Dan Fleshler here cites a savage insight by a leading American rabbi who was outraged by the conduct of the 1982 Lebanon war: that American Jewish leaders were "used like cows" to promote Israel's initiative here, and even milked like cows, as Israel behaved in a brutal manner. Then Fleshler writes:
At the outset of the Gaza war, I–like thousands of other American
Jews with ties to Israel–received a flurry of email messages, bulletins
and reports of conference calls with Israeli diplomats. I was assured
that the goal of Israel’s massive bombardment of Gaza was to protect
the people of southern Israel from rocket fire. I was told that Israel
was simply trying to destroy the Hamas infrastructure that supported
the rocket fire. The goal seemed to be limited.
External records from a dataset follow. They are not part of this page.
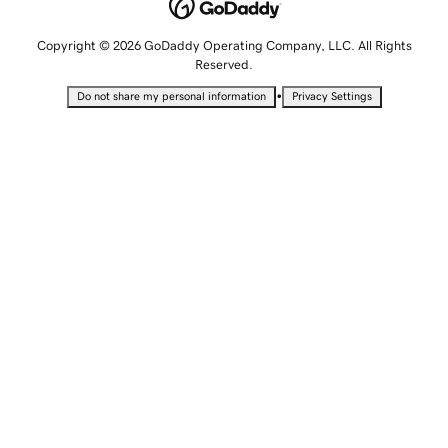
Copyright © 2026 GoDaddy Operating Company, LLC. All Rights
Reserved.
•
Do not share my personal information
Privacy Settings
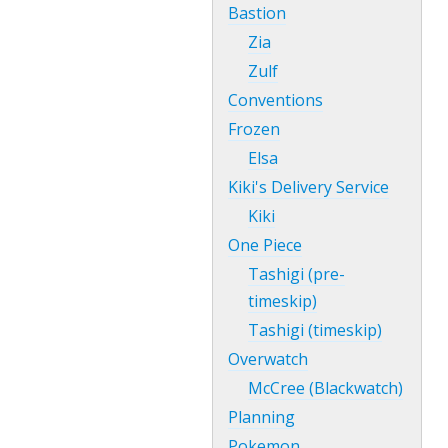
Bastion
Zia
Zulf
Conventions
Frozen
Elsa
Kiki's Delivery Service
Kiki
One Piece
Tashigi (pre-
timeskip)
Tashigi (timeskip)
Overwatch
McCree (Blackwatch)
Planning
Pokemon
But the declared goals kept changing, as I noted in a furious post a few days after the war started. Eventually, it became clear that I was being asked to defend an operation whose real goal
was to send a message, to show Hamas and the Palestinians under its
rule that the Israelis would not hesitate to behave like unpredictable
madmen if the rocket fire on southern Israel continued. As Ethan Bronner
put it, “The Israeli theory of what it tried to do here is summed up in
a Hebrew phrase heard across Israel and throughout the military in the
past weeks: `baal habayit hishtageya,‘ or `the boss has lost it.’”
The price of this feigned madness was the death of hundreds of
innocent people and the maiming of many more, all in the name of the
abstract and murky goal of “deterrence.”